■ **INSTRUÇÃO A**
Organize em uma tabela Markdown, com as colunas "Nº" e "Linha", tudo o que vai do início dos registros até a linha que contém "coordinates (265, 253).", incluindo as duas pontas. Numere cada linha e deixe de fora as linhas em branco.

■ **TEXTO PARA LEITURA**
- - -
Carta de Viagem, Camila Gomes
Puglia, Itália, 31 de
dezembro de 2024
Querido professor José Geraldo,
Escrevo esta carta diretamente da Itália, onde estamos eu e
Flor. Estamos no salto da bota, onde fica a região chamada Puglia. Chegamos em
outubro e retornaremos daqui a pouco dias, no início de janeiro. Viemos juntas
para uma aventura de 90 dias, o tempo que podemos ficar por aqui sem visto. Aqui
temos pouso e pessoas queridas, daí a escolha do destino. Estamos uma cidade pequenininha,
com cerca de 15 mil habitantes, na província de Lecce.
Escrevo para mandar notícias (inclusive sobre o avançar do
projeto de doutorado) e para desejar um bom final de ano e boas festas.
Restaurando a esperança ...
- - -
■ **OS REGISTROS**
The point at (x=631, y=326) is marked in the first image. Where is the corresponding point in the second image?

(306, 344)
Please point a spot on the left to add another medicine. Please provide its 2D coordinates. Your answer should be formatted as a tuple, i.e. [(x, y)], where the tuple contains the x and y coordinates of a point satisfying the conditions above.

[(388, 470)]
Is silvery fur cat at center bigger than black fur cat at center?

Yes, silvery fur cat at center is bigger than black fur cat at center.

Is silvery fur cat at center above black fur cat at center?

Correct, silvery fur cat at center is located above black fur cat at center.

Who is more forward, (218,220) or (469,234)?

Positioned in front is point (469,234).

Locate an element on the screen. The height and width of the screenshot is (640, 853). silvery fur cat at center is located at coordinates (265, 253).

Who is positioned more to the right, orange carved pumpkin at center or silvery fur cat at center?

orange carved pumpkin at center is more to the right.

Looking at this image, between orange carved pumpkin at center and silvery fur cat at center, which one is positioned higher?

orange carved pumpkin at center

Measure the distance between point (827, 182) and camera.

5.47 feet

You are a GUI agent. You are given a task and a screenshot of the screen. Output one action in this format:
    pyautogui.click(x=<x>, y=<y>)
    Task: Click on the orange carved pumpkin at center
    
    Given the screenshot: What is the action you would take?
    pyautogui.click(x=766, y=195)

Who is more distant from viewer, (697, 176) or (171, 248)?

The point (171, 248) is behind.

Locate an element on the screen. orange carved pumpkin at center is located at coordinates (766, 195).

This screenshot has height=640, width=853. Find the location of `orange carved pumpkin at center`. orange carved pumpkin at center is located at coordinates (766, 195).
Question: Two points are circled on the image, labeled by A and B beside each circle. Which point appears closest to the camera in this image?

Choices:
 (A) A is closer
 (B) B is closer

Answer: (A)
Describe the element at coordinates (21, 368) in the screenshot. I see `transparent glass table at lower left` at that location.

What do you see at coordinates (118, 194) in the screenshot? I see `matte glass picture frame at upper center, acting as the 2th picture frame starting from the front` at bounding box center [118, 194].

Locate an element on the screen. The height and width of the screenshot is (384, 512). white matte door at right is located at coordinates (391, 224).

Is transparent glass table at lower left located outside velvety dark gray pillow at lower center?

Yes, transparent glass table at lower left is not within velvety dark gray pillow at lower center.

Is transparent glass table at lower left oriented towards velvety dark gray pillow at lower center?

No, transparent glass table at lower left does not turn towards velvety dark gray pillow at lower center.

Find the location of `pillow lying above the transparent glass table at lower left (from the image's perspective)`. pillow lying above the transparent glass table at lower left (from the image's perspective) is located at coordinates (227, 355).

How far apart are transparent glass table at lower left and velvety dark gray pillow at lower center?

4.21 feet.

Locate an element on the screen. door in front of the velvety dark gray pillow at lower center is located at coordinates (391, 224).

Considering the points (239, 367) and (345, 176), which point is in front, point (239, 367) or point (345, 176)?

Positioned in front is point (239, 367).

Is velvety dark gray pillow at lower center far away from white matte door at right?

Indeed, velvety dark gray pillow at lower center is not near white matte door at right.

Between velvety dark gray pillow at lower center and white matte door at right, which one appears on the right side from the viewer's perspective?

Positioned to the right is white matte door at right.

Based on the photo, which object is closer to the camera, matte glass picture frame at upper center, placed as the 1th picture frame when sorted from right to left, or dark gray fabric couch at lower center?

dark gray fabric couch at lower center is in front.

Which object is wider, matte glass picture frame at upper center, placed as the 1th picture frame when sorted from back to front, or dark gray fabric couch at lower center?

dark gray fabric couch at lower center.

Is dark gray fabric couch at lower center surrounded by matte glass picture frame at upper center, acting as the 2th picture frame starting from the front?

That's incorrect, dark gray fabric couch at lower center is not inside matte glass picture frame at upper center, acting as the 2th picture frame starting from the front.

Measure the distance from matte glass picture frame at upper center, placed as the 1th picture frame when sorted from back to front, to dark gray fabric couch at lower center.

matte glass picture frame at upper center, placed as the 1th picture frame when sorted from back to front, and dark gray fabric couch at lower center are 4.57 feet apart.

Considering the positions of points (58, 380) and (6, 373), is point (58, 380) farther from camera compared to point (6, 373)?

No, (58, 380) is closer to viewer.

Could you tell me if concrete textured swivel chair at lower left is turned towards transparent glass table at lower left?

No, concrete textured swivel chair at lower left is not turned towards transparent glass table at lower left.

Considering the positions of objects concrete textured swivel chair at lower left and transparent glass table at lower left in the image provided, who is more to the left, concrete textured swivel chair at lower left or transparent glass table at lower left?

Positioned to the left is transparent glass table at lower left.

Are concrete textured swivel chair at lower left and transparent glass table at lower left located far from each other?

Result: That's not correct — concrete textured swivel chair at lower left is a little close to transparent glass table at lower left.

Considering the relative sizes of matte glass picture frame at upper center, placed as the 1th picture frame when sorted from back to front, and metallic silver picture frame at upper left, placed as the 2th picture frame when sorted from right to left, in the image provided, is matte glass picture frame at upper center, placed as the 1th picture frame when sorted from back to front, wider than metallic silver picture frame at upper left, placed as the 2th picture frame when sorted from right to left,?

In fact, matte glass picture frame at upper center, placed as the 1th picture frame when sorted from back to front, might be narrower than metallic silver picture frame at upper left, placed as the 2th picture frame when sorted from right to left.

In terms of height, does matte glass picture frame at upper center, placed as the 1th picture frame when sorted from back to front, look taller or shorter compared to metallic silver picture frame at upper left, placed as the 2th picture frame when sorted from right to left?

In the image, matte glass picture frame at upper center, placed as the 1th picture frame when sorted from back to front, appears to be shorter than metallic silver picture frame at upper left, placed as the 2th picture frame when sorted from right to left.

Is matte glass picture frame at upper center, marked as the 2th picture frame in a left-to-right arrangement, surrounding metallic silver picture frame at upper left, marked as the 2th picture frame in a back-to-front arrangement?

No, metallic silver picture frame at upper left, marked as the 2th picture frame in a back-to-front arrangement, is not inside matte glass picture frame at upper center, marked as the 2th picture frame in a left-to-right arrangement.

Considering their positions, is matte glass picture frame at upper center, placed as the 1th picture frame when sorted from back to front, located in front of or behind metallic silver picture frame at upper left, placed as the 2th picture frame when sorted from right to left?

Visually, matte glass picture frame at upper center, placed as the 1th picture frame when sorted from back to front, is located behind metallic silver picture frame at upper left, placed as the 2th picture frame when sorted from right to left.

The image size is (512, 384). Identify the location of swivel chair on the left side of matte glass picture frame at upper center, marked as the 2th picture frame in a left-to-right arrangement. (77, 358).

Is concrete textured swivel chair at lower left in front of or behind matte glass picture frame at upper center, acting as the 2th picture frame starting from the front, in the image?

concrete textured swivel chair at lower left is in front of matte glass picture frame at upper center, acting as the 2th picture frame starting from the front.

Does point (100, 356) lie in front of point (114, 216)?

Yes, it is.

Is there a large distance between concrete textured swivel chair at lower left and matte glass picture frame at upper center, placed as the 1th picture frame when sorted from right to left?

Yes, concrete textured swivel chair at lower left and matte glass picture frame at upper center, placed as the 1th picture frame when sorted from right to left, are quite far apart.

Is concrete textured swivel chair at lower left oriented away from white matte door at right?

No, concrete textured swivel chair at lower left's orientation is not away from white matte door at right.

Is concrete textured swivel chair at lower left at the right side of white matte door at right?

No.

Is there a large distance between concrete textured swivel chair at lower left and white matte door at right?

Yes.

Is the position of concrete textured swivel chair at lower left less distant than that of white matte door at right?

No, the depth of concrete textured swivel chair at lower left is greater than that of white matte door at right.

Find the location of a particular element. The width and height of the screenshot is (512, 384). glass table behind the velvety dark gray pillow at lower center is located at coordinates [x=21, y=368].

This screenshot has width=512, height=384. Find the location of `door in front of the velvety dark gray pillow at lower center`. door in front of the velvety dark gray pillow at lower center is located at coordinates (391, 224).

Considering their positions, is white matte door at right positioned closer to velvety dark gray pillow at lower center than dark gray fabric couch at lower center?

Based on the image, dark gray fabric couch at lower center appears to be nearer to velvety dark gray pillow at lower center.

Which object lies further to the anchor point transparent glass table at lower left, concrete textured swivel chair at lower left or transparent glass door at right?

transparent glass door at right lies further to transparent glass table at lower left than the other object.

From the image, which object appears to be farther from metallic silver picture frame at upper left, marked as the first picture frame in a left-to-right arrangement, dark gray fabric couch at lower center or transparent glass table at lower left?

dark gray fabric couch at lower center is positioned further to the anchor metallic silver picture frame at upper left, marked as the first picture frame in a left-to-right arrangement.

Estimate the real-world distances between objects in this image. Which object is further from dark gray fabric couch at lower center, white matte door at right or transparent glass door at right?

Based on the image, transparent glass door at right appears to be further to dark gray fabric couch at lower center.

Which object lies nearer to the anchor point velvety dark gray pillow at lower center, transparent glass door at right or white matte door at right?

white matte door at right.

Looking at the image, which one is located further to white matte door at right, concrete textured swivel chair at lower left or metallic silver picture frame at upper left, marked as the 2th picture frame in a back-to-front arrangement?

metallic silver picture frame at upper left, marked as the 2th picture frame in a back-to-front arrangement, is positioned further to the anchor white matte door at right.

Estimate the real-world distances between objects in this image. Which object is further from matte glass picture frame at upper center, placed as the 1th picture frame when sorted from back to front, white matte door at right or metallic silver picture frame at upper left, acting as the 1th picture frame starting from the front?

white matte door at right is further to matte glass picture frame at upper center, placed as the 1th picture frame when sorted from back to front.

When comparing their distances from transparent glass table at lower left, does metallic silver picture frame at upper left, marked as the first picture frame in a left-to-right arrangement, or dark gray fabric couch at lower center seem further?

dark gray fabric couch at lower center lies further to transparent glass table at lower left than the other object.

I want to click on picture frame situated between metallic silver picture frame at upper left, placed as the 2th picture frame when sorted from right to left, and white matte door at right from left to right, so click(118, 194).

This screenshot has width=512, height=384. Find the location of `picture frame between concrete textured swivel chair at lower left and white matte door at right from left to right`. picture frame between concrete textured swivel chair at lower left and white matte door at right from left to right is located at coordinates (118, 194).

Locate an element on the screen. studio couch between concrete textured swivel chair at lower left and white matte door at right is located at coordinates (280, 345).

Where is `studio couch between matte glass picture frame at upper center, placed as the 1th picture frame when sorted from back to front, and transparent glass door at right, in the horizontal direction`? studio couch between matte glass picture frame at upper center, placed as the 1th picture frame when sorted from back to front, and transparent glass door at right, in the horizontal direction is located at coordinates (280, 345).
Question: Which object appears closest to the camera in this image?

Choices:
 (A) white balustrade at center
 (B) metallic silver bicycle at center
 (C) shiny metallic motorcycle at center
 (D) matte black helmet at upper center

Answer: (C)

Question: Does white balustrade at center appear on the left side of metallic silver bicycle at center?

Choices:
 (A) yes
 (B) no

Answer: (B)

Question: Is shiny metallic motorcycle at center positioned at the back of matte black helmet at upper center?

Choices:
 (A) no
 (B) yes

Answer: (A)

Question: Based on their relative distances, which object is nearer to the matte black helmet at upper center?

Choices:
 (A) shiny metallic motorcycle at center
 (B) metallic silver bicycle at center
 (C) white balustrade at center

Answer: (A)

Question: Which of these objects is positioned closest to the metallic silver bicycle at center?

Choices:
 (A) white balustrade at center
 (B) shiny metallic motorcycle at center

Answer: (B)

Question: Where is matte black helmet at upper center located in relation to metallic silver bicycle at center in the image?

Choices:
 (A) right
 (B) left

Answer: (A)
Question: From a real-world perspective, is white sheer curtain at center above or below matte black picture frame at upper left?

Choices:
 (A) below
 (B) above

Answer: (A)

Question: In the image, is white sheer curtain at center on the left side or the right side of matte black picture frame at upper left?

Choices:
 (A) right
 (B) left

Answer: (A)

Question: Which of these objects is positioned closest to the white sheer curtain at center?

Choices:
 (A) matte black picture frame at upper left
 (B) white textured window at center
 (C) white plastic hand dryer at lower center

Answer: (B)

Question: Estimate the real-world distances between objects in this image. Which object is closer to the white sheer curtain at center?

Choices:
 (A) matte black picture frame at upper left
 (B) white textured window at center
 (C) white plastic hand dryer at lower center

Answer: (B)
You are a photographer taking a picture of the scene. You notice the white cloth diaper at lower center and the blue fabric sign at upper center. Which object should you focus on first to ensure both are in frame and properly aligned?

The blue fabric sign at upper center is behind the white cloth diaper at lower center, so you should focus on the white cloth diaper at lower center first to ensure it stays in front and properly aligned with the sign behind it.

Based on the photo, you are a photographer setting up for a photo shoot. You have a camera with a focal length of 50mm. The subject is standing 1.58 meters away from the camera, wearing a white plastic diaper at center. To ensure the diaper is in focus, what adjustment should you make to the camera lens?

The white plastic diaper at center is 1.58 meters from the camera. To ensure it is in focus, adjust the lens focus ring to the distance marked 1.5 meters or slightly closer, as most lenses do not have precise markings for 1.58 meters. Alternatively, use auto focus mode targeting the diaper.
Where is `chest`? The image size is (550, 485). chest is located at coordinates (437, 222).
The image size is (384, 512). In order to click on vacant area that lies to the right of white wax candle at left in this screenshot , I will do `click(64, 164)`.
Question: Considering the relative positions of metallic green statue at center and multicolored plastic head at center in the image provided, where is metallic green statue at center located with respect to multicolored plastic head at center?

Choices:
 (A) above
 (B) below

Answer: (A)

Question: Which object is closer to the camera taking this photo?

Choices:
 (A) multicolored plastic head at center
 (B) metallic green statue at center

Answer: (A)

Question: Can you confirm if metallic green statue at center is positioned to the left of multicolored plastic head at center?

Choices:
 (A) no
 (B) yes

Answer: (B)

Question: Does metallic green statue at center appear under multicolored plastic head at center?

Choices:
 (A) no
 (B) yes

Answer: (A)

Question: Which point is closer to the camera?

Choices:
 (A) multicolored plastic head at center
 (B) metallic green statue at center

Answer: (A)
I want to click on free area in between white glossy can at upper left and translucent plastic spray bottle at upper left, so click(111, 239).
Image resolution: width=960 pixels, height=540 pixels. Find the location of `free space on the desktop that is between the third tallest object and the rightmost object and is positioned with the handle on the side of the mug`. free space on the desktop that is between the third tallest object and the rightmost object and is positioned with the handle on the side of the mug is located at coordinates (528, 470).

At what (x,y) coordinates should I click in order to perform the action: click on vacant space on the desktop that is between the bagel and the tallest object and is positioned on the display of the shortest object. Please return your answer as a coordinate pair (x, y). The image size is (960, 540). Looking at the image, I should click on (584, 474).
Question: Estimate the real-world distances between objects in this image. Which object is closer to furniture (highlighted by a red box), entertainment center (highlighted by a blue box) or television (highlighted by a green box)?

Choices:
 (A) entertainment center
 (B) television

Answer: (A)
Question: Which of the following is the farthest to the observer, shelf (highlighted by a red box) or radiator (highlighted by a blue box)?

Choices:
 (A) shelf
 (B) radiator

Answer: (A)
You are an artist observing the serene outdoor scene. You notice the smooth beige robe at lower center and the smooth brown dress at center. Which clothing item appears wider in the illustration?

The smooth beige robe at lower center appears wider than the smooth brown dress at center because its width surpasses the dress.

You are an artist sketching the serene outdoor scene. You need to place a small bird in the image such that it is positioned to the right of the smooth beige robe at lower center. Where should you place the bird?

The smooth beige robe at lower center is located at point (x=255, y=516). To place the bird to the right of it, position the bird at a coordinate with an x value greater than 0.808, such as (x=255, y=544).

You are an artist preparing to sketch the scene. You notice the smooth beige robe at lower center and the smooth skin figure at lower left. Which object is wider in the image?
- - -
■ **INSTRUÇÃO B**
Liste todas as pessoas mencionadas pelo nome na carta de viagem.

■ **RESULTADO A**
| Nº | Linha |
|---|---|
| 1 | The point at (x=631, y=326) is marked in the first image. Where is the corresponding point in the second image? |
| 2 | (306, 344) |
| 3 | Please point a spot on the left to add another medicine. Please provide its 2D coordinates. Your answer should be formatted as a tuple, i.e. [(x, y)], where the tuple contains the x and y coordinates of a point satisfying the conditions above. |
| 4 | [(388, 470)] |
| 5 | Is silvery fur cat at center bigger than black fur cat at center? |
| 6 | Yes, silvery fur cat at center is bigger than black fur cat at center. |
| 7 | Is silvery fur cat at center above black fur cat at center? |
| 8 | Correct, silvery fur cat at center is located above black fur cat at center. |
| 9 | Who is more forward, (218,220) or (469,234)? |
| 10 | Positioned in front is point (469,234). |
| 11 | Locate an element on the screen. The height and width of the screenshot is (640, 853). silvery fur cat at center is located at coordinates (265, 253). |

■ **RESULTADO B**
- Camila Gomes
- José Geraldo
- Flor